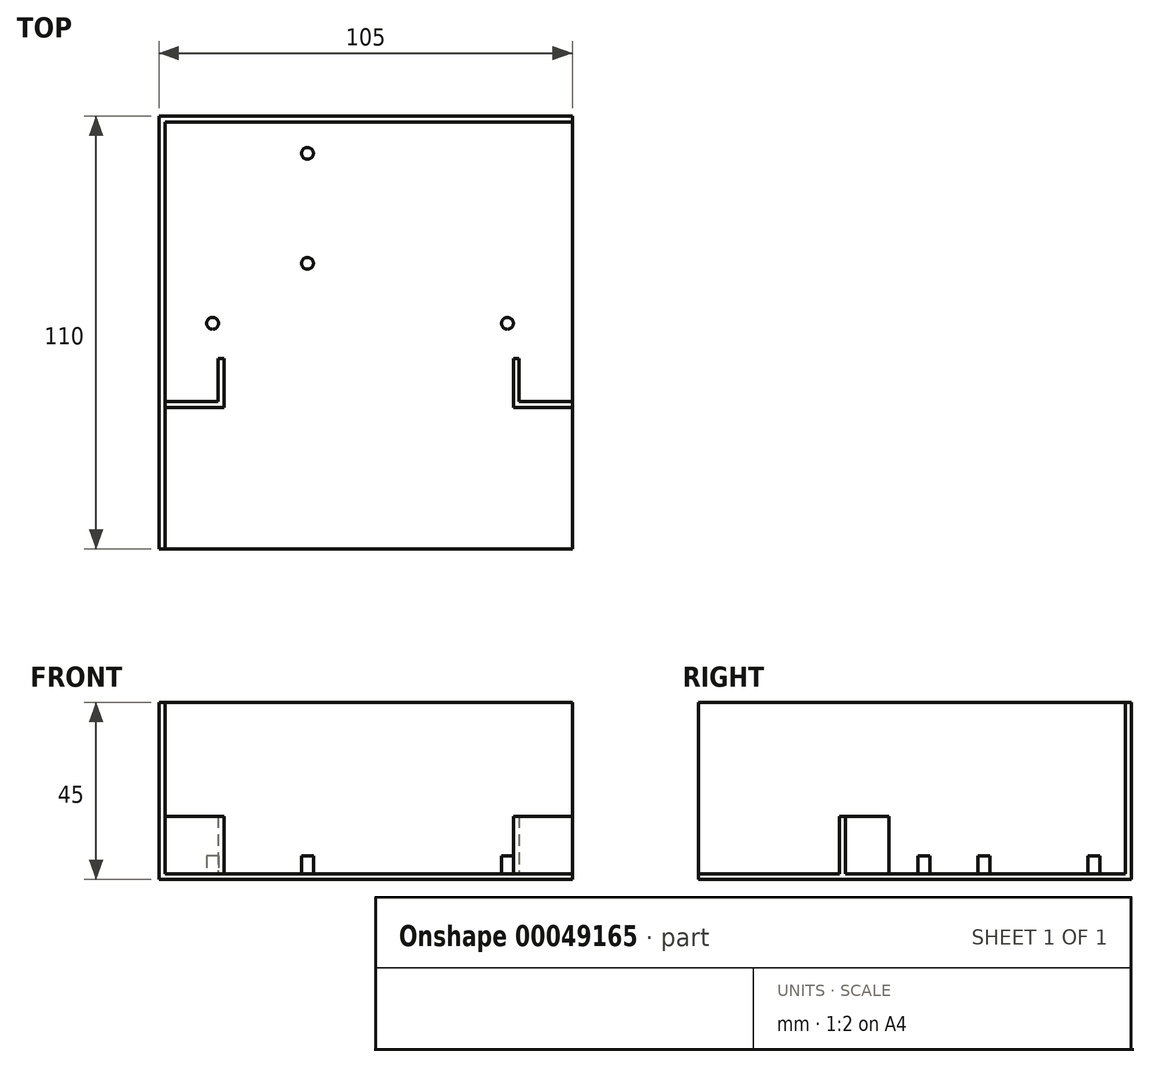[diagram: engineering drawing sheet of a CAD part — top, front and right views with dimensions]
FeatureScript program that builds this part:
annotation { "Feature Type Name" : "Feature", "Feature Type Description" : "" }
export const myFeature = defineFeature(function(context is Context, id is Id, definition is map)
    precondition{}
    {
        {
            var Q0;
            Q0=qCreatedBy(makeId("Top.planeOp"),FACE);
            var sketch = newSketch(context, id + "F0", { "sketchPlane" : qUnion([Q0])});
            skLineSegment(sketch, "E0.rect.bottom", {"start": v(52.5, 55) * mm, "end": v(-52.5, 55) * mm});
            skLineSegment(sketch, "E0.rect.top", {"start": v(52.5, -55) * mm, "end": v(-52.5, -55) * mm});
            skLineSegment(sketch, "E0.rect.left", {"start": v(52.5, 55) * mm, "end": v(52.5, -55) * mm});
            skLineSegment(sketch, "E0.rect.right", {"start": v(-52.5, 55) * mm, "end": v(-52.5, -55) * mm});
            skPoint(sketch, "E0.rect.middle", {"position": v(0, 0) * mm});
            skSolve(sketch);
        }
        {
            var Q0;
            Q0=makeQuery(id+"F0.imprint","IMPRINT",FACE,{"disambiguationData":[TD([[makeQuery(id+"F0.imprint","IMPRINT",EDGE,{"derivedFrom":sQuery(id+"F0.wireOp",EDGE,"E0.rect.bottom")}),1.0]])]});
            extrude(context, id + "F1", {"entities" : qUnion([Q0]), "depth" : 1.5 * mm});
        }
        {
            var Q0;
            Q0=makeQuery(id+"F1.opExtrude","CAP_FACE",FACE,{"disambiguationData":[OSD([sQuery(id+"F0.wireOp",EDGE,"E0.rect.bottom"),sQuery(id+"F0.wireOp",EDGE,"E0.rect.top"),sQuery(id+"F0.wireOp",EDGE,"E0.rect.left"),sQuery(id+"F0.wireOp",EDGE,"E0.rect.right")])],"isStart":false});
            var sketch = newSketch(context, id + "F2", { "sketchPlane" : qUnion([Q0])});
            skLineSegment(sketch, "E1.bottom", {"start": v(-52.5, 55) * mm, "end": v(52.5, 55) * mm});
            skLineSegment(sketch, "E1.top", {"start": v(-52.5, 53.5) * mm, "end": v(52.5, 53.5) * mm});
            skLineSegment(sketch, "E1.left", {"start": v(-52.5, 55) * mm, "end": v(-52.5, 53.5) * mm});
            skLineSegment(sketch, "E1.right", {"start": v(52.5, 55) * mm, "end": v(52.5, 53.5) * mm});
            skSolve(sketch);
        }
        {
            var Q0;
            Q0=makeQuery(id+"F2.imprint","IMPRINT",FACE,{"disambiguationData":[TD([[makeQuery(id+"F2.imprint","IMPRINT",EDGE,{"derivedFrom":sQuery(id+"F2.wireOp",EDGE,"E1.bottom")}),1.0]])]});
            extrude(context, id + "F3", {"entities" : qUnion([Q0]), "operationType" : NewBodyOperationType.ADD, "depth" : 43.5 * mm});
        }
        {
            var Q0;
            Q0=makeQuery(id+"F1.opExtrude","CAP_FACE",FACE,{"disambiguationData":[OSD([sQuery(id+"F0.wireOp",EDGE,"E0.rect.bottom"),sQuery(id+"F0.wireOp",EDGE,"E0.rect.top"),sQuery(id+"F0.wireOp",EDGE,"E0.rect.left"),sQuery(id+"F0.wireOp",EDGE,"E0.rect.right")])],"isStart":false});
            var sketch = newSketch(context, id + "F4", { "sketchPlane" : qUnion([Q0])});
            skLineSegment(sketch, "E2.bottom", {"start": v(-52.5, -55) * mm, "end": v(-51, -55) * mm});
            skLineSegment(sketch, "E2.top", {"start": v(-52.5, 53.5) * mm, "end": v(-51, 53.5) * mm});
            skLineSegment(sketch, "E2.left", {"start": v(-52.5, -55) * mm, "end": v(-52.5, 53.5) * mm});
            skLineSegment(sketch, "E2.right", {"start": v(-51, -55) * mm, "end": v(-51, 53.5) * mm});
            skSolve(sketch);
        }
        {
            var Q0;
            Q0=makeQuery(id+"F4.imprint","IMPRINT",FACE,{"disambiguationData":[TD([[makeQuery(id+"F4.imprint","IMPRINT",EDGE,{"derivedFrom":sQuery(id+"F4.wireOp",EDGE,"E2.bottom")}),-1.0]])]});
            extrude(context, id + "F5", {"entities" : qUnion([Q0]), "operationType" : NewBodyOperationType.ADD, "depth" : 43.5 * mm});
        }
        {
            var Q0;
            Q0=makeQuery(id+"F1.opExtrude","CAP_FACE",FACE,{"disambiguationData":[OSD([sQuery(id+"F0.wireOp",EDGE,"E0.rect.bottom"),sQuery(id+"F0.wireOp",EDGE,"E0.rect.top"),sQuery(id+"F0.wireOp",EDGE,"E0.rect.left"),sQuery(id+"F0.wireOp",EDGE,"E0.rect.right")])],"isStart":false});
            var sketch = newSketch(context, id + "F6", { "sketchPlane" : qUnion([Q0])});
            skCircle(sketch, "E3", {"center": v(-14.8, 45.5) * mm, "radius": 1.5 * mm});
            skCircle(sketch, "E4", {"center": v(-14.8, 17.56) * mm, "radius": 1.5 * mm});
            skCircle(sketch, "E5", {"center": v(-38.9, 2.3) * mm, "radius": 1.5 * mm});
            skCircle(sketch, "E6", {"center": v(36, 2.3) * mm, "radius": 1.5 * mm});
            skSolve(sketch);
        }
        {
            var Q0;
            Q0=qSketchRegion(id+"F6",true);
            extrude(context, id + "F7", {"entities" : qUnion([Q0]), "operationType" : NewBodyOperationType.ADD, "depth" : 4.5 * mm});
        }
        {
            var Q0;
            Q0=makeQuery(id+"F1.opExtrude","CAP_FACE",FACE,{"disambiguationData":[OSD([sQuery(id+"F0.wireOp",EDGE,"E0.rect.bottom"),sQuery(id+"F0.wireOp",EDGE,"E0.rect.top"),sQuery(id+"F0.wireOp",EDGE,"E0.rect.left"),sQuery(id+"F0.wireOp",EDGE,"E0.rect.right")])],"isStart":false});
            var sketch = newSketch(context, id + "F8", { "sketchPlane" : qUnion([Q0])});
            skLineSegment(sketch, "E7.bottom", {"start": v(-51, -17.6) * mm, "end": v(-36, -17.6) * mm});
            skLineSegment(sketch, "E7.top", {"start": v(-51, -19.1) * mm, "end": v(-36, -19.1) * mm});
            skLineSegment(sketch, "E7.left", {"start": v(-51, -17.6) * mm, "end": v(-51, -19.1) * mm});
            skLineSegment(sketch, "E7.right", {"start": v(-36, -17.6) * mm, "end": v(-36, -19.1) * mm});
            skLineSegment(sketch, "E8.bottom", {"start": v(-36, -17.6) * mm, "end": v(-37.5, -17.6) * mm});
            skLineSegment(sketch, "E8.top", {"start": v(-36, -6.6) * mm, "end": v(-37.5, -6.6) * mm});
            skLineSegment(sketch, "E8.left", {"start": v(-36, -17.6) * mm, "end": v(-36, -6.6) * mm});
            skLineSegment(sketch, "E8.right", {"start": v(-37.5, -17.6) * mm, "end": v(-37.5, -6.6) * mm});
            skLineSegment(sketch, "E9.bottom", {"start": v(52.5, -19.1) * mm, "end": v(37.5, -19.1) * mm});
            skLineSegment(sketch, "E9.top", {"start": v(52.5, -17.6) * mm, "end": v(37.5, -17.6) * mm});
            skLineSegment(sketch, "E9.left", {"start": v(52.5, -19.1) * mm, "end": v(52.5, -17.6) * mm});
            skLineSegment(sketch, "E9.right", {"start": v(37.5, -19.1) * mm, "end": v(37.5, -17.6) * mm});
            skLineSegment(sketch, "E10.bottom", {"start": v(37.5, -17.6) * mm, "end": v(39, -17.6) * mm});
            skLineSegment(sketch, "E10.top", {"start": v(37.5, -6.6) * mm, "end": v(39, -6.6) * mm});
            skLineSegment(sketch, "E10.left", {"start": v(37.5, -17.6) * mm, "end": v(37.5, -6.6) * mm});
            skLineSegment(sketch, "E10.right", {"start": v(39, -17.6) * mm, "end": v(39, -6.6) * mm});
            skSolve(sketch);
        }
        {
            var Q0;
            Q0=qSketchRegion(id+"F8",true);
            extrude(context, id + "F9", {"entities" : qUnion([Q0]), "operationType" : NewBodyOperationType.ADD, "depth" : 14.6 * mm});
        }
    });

********************

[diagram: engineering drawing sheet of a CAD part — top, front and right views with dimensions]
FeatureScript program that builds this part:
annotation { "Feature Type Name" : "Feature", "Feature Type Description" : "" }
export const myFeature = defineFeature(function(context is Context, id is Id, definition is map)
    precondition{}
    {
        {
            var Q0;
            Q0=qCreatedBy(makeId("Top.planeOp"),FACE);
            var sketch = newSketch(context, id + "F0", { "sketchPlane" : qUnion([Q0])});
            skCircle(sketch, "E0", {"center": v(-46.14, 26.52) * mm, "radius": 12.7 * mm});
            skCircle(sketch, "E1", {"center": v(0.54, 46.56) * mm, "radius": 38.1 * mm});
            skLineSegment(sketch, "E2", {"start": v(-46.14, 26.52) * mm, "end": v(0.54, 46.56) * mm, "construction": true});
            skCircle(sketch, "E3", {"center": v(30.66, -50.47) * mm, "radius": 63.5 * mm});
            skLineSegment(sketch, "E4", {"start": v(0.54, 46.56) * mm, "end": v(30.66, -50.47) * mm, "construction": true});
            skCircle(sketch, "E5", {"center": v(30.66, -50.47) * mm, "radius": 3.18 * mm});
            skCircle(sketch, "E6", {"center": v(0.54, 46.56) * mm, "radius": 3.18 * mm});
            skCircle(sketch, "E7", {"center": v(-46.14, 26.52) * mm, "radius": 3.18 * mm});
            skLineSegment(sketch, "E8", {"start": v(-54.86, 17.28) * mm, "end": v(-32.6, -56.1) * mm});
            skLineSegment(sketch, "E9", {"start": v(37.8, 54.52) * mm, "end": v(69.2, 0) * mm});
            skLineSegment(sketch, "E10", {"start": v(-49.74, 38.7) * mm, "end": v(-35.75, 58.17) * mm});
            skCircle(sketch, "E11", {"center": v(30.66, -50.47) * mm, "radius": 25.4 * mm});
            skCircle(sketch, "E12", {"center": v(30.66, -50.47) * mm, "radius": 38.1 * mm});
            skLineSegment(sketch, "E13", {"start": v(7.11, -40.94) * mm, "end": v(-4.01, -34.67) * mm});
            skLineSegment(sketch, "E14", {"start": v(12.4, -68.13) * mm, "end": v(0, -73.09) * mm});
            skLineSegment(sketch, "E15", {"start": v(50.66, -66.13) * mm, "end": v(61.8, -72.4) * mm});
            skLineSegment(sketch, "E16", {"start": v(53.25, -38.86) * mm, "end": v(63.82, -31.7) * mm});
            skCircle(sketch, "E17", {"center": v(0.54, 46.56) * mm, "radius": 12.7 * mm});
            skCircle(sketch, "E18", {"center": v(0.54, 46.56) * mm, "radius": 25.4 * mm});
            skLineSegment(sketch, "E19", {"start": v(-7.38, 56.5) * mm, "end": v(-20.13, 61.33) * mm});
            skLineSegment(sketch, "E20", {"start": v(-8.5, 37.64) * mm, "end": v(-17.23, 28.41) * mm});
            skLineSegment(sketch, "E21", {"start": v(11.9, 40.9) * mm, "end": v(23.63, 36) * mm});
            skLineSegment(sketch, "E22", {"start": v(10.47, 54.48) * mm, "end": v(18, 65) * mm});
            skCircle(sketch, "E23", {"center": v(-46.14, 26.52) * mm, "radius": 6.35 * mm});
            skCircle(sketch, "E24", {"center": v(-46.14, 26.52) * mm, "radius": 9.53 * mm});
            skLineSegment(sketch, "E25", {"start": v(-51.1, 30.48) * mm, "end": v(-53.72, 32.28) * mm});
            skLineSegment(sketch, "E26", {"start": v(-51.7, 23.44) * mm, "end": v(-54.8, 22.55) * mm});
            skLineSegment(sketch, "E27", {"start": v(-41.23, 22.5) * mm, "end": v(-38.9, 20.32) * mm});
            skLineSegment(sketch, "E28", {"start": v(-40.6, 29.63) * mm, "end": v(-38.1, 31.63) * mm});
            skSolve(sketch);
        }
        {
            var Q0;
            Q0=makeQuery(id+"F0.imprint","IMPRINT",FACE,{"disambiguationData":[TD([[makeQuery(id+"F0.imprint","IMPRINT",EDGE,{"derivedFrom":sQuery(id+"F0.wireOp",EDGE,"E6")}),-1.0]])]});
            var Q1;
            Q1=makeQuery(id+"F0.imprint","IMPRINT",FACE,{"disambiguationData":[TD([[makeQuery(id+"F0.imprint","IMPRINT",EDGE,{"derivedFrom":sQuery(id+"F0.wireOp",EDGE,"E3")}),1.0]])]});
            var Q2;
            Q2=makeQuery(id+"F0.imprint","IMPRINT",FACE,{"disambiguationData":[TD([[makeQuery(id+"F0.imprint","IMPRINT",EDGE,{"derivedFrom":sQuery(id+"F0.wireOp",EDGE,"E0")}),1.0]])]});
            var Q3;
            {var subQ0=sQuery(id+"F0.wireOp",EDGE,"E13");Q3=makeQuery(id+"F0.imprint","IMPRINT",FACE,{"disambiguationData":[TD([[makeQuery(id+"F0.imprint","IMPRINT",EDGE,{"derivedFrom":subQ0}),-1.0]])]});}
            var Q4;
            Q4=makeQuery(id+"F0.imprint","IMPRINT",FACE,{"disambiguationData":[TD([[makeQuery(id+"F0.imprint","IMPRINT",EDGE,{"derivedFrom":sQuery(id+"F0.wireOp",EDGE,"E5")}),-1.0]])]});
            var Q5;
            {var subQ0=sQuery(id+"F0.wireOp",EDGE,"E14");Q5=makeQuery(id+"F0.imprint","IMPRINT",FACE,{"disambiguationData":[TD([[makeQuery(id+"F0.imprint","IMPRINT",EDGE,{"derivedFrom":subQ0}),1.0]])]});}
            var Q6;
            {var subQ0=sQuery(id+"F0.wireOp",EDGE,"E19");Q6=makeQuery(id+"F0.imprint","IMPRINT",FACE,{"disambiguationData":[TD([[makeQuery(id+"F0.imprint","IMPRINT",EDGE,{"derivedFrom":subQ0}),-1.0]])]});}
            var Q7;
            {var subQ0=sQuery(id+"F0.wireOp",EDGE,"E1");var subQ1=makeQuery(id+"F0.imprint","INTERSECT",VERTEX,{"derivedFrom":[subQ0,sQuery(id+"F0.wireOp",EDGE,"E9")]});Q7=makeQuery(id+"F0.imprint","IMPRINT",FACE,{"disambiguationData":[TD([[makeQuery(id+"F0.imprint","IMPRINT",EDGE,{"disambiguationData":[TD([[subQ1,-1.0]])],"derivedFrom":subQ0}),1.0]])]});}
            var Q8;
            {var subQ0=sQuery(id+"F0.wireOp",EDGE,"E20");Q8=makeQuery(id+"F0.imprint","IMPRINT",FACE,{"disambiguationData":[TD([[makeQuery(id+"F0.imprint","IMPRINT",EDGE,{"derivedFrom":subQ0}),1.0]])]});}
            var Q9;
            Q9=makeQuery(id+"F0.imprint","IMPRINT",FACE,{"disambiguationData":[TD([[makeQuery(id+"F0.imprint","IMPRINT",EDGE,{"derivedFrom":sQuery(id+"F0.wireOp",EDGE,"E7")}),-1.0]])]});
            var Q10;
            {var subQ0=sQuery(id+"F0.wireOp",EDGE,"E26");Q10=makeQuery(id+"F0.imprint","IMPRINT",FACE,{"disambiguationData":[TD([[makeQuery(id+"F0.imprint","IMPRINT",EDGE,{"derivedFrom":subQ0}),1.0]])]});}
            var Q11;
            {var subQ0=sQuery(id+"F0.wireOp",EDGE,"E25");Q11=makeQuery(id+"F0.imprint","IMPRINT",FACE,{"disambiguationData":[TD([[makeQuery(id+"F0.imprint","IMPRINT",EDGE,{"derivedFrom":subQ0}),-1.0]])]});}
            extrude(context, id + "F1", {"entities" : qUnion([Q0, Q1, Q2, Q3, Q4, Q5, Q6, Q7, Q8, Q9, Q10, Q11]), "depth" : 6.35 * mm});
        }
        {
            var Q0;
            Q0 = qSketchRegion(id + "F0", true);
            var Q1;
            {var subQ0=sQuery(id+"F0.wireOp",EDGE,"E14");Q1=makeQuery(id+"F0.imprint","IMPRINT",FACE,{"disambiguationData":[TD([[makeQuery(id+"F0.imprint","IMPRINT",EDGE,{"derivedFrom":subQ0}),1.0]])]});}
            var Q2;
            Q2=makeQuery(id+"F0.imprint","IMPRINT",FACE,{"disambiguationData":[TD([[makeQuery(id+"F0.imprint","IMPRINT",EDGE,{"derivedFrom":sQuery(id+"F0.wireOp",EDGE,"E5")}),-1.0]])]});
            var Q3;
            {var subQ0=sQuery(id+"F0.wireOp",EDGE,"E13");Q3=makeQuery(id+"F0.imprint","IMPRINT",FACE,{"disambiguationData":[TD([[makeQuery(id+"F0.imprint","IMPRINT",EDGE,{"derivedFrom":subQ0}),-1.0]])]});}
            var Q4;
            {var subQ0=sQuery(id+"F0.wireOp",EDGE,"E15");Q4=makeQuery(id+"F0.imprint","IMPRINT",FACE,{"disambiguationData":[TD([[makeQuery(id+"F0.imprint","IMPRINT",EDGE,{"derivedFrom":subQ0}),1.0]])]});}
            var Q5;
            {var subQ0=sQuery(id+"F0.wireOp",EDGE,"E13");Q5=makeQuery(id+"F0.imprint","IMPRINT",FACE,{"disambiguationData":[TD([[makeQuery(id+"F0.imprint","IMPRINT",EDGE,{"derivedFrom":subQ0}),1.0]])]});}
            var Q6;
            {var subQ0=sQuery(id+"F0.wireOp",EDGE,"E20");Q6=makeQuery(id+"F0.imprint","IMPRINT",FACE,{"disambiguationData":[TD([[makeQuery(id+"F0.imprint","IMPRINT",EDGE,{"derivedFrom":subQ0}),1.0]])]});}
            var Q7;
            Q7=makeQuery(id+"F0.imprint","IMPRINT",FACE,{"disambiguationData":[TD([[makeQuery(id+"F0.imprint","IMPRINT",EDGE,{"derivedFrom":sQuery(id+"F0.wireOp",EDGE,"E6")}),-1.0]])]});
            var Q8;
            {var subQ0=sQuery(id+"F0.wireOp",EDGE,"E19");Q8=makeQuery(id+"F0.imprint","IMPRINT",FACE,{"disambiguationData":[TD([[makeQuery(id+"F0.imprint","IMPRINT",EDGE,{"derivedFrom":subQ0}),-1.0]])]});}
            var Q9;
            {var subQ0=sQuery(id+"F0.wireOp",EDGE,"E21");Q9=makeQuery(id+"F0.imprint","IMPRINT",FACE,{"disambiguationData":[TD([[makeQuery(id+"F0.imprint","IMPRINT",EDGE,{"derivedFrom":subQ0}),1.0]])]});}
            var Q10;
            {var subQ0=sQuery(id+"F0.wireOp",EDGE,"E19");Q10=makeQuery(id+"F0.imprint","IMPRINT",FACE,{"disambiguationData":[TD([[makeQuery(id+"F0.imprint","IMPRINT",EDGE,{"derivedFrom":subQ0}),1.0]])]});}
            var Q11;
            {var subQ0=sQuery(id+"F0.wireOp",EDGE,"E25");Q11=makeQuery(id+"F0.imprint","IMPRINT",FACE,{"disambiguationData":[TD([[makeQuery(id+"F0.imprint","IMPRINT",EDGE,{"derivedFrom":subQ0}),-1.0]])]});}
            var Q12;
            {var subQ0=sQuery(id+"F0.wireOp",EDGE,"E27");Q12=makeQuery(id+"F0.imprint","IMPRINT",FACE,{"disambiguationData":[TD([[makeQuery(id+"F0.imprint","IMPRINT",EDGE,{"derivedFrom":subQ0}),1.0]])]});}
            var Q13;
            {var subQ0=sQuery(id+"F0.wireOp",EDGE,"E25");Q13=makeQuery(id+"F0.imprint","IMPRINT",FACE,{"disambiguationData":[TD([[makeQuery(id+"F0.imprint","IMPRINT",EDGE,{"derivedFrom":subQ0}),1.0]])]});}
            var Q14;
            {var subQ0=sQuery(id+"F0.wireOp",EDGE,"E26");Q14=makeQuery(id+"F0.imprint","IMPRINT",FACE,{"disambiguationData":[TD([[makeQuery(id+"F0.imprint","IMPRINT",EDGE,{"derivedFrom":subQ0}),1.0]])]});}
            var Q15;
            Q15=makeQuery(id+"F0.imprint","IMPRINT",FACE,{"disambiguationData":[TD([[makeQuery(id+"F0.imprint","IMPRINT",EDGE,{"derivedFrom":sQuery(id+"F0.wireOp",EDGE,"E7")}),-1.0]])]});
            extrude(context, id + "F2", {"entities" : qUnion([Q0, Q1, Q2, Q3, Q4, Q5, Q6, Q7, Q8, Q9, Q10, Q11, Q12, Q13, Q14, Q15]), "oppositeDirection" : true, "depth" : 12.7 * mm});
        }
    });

********************

Objective → List each line in the records above that contains the string "depth".

Written response →
            extrude(context, id + "F1", {"entities" : qUnion([Q0]), "depth" : 1.5 * mm});
            extrude(context, id + "F3", {"entities" : qUnion([Q0]), "operationType" : NewBodyOperationType.ADD, "depth" : 43.5 * mm});
            extrude(context, id + "F5", {"entities" : qUnion([Q0]), "operationType" : NewBodyOperationType.ADD, "depth" : 43.5 * mm});
            extrude(context, id + "F7", {"entities" : qUnion([Q0]), "operationType" : NewBodyOperationType.ADD, "depth" : 4.5 * mm});
            extrude(context, id + "F9", {"entities" : qUnion([Q0]), "operationType" : NewBodyOperationType.ADD, "depth" : 14.6 * mm});
            extrude(context, id + "F1", {"entities" : qUnion([Q0, Q1, Q2, Q3, Q4, Q5, Q6, Q7, Q8, Q9, Q10, Q11]), "depth" : 6.35 * mm});
            extrude(context, id + "F2", {"entities" : qUnion([Q0, Q1, Q2, Q3, Q4, Q5, Q6, Q7, Q8, Q9, Q10, Q11, Q12, Q13, Q14, Q15]), "oppositeDirection" : true, "depth" : 12.7 * mm});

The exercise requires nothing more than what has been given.